Sobre os gentios cambebas, que antigamente habitaram nas margens, e nas ilhas da parte superior do rio dos Solimões; segundo o fez desenhar e remeter para o Real Gabinete de História Natural o doutor naturalista Alexandre Rodrigues Ferreira.

A tábua Vª representa um dos gentios cambebas, que, o capitão-mor Pedro Teixeira, quando voltava de muito, para a cidade do Pará, pelos anos de 1639, achou situados nas margens e nas ilhas da parte superior do Rio das Amazonas, aonde eles ocuparam o espaço de duzentas léguas.

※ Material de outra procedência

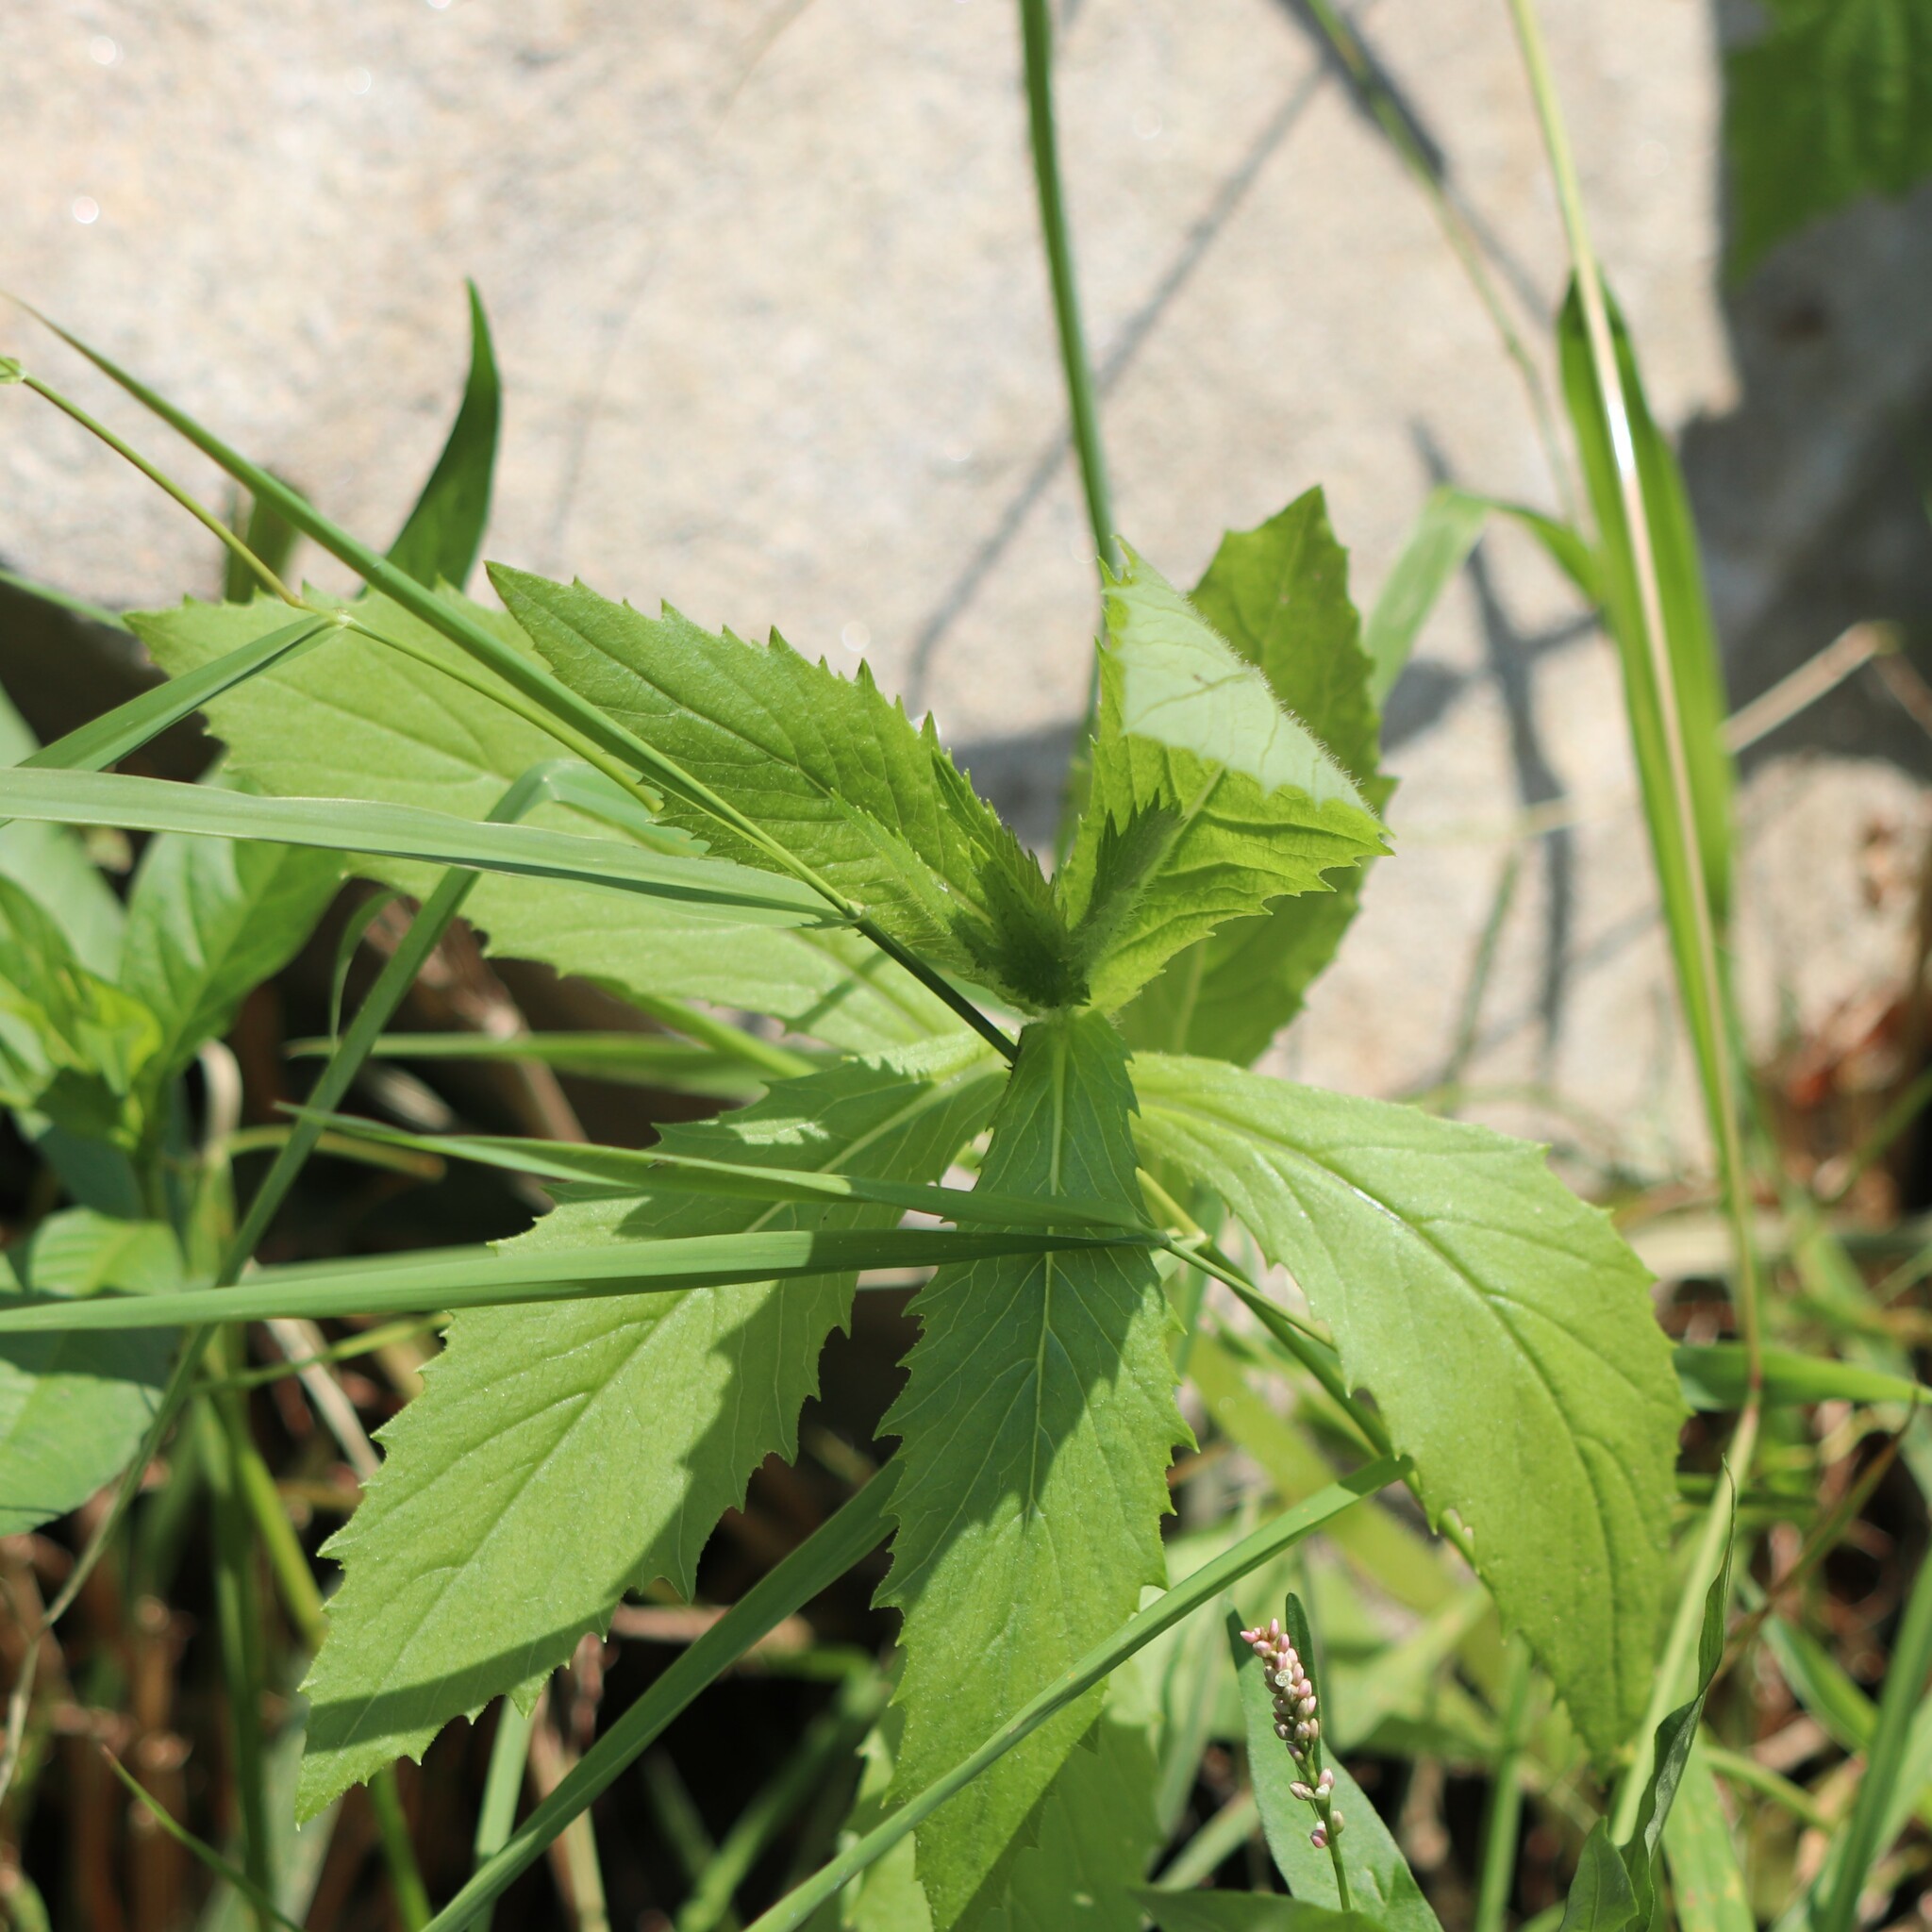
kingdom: Plantae
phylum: Tracheophyta
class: Magnoliopsida
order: Asterales
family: Asteraceae
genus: Erechtites
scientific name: Erechtites hieraciifolius
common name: American burnweed
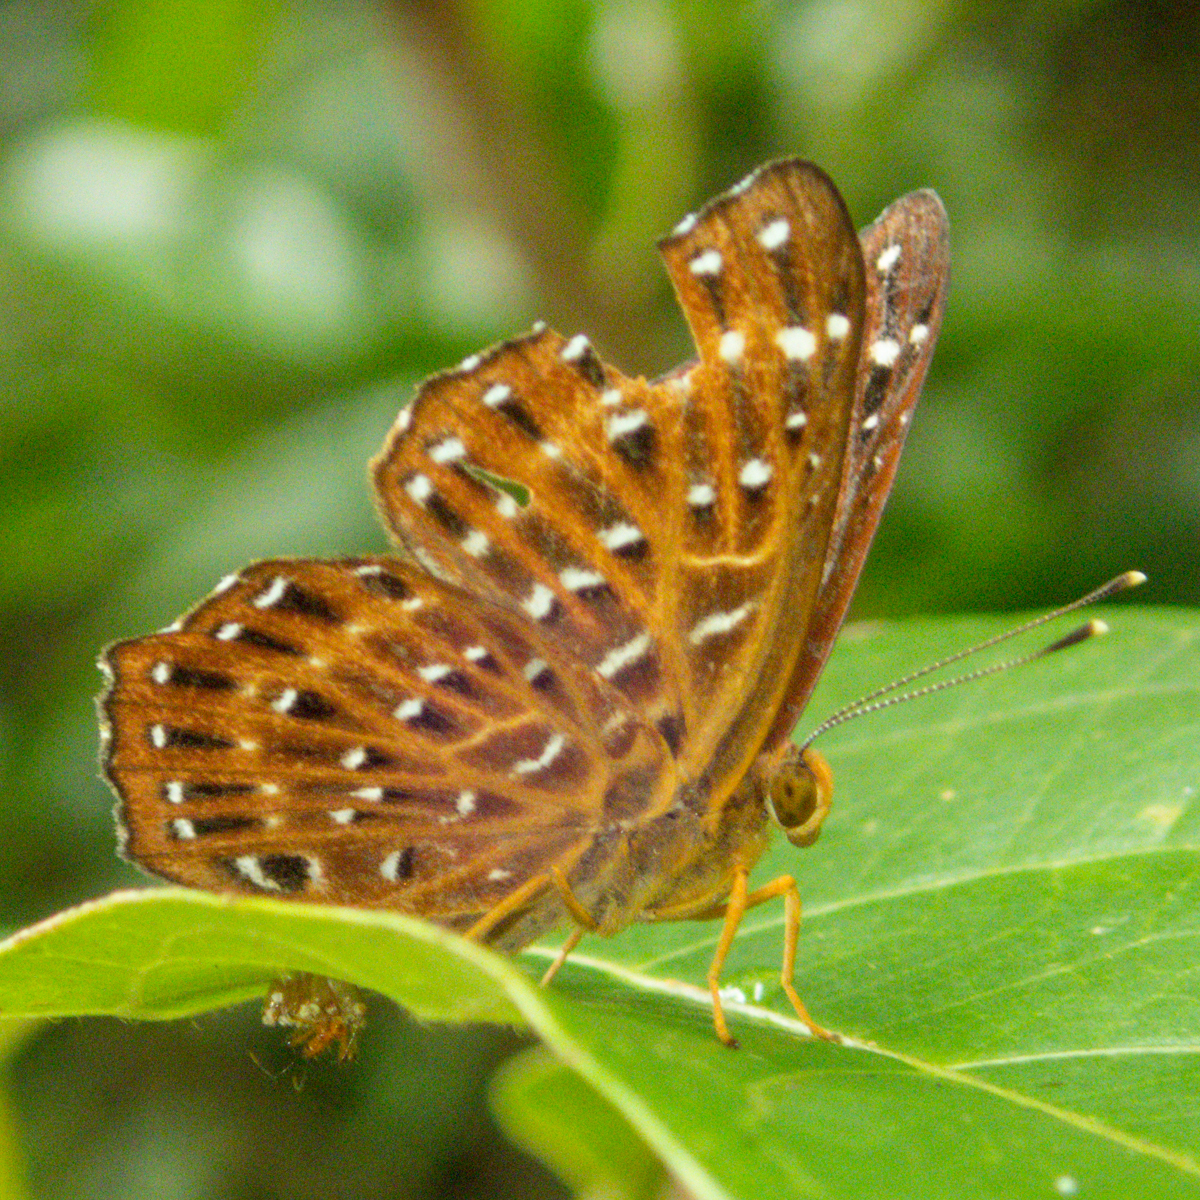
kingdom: Animalia
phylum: Arthropoda
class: Insecta
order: Lepidoptera
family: Riodinidae
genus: Zemeros
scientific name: Zemeros flegyas
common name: Punchinello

Assim o escreveu no livro X dos Anais Históricos do Maranhão, o governador e capitão general que foi do Estado o Senhor Bernardo Pereira de Berredo, a quem, por ter sido o primeiro que trabalhou na história da capitania do Grão-Pará, não deixarei de fazer o obséquio que devo, dando-lhe nesta memória o lugar que lhe compete.

A província dos cambebas, escreveu aquele general, como consta do § 714 do referido livro,

é a mais dilatada de todo o gentilismo, porque compreende duzentas léguas de longitude, porém a latitude não passa das das Amazonas, que ali é menos avultada; e nas suas ilhas, que são muitas, se acham situados todos estes: tapuias com habitação assaz incômoda pelas anuais inundações do rio; mas conservam-se nela, para viverem mais defendidos dos seus inimigos, que são poderosos.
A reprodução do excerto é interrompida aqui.